## Data records:
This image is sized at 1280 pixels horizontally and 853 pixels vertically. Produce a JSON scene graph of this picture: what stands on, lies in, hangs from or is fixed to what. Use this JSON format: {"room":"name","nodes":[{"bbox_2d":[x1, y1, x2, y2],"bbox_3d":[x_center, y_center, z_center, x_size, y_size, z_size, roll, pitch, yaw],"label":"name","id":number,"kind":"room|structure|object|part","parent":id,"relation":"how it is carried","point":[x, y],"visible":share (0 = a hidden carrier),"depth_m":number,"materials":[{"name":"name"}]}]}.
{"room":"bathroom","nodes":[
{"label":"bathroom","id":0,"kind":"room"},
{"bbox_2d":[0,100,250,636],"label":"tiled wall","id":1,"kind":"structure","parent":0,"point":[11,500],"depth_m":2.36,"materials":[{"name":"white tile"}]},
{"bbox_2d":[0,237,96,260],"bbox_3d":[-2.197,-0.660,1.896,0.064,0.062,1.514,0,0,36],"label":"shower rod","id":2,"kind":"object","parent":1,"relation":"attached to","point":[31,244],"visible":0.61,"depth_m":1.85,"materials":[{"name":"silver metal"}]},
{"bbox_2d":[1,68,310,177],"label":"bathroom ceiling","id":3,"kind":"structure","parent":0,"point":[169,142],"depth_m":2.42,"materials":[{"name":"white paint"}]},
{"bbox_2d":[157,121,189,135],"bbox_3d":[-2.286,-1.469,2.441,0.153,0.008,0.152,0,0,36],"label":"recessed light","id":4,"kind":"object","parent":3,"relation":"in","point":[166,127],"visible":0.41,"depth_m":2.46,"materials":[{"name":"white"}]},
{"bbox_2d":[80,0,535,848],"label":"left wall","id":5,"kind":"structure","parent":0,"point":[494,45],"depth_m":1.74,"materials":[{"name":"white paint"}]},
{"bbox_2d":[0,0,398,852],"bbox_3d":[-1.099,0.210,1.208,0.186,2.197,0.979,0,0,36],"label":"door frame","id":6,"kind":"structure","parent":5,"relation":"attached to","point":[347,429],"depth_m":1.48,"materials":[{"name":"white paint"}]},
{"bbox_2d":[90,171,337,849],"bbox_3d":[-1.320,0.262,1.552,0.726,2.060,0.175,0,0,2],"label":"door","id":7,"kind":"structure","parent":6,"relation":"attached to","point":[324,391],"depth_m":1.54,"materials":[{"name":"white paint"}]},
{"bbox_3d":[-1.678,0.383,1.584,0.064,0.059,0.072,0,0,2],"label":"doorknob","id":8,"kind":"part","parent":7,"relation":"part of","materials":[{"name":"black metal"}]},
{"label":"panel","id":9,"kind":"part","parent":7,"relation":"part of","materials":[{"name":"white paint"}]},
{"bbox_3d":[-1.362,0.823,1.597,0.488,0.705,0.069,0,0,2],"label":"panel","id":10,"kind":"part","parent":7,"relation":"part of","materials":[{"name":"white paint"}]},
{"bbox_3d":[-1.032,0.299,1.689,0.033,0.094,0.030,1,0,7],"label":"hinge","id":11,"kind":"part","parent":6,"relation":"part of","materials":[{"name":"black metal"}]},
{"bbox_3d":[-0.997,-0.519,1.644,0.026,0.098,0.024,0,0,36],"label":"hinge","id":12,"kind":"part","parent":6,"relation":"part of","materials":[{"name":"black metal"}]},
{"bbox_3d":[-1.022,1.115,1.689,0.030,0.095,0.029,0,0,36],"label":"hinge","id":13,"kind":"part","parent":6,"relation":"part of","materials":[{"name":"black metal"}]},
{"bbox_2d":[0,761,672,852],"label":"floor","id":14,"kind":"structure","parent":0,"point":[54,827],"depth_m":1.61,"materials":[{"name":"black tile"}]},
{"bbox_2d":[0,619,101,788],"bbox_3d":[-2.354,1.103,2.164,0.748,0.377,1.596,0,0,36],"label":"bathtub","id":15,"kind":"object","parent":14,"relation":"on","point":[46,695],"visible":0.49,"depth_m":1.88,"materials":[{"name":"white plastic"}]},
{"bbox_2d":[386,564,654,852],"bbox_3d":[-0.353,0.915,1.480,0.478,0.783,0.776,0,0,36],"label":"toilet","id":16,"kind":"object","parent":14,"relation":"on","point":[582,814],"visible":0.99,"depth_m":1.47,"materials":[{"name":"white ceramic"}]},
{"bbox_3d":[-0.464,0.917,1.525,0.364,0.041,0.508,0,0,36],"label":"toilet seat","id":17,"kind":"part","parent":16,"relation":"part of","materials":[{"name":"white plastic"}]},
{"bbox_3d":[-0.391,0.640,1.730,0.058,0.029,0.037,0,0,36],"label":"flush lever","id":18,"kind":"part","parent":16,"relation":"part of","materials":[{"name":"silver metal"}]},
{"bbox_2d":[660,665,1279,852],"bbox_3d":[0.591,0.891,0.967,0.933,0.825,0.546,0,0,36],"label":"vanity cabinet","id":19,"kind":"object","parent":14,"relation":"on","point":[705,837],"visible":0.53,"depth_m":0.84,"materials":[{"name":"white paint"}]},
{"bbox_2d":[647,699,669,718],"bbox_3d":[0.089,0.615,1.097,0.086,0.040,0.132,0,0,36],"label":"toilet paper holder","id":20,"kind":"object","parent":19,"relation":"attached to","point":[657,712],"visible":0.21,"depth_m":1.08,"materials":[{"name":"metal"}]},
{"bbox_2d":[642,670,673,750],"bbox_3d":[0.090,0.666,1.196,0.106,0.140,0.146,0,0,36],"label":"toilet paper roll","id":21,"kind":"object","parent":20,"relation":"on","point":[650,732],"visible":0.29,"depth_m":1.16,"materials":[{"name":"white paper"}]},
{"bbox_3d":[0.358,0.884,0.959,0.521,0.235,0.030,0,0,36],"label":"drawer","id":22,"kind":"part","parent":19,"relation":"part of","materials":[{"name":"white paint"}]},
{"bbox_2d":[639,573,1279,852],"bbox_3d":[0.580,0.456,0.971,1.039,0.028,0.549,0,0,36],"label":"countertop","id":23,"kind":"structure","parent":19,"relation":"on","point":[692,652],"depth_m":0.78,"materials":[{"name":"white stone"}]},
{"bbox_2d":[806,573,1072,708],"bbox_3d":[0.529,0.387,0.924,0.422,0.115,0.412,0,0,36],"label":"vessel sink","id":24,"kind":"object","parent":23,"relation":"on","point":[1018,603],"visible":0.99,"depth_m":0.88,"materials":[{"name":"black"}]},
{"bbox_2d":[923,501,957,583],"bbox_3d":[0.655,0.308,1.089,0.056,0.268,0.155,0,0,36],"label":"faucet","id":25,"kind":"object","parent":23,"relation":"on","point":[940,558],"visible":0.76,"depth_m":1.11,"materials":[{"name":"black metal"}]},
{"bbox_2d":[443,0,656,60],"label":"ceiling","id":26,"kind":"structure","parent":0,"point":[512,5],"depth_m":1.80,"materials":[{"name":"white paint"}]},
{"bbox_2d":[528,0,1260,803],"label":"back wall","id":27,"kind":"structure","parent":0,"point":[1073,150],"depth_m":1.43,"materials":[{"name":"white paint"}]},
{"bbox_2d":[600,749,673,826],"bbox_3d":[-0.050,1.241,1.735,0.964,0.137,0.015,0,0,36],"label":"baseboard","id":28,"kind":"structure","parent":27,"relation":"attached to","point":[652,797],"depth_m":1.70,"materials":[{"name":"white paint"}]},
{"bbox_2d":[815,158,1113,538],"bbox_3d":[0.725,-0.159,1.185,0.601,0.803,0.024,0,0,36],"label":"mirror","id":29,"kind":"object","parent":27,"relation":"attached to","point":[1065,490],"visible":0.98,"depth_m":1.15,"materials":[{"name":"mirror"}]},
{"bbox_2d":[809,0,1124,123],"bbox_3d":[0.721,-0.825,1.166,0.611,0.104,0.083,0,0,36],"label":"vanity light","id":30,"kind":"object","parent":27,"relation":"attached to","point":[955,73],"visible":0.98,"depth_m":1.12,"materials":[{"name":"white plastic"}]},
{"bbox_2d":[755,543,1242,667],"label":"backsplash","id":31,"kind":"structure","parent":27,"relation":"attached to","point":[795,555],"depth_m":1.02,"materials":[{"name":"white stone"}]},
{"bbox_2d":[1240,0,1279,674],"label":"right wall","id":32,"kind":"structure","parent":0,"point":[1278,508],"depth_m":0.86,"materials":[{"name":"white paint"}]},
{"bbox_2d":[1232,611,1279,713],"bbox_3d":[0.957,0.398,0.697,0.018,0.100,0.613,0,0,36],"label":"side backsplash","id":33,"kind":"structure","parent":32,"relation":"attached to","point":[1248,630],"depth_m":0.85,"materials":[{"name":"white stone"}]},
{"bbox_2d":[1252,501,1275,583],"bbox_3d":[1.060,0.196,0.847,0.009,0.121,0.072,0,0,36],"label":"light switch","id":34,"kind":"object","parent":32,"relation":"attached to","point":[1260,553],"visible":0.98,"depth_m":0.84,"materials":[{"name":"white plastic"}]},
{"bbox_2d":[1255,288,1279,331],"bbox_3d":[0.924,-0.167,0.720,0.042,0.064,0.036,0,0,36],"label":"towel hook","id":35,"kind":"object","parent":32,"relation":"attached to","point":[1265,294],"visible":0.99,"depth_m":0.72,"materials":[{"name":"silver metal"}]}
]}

## Assigned task:
Copy each line of the preceding material that contains "bathroom".

## Output for this exercise:
{"room":"bathroom","nodes":[
{"label":"bathroom","id":0,"kind":"room"},
{"bbox_2d":[1,68,310,177],"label":"bathroom ceiling","id":3,"kind":"structure","parent":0,"point":[169,142],"depth_m":2.42,"materials":[{"name":"white paint"}]},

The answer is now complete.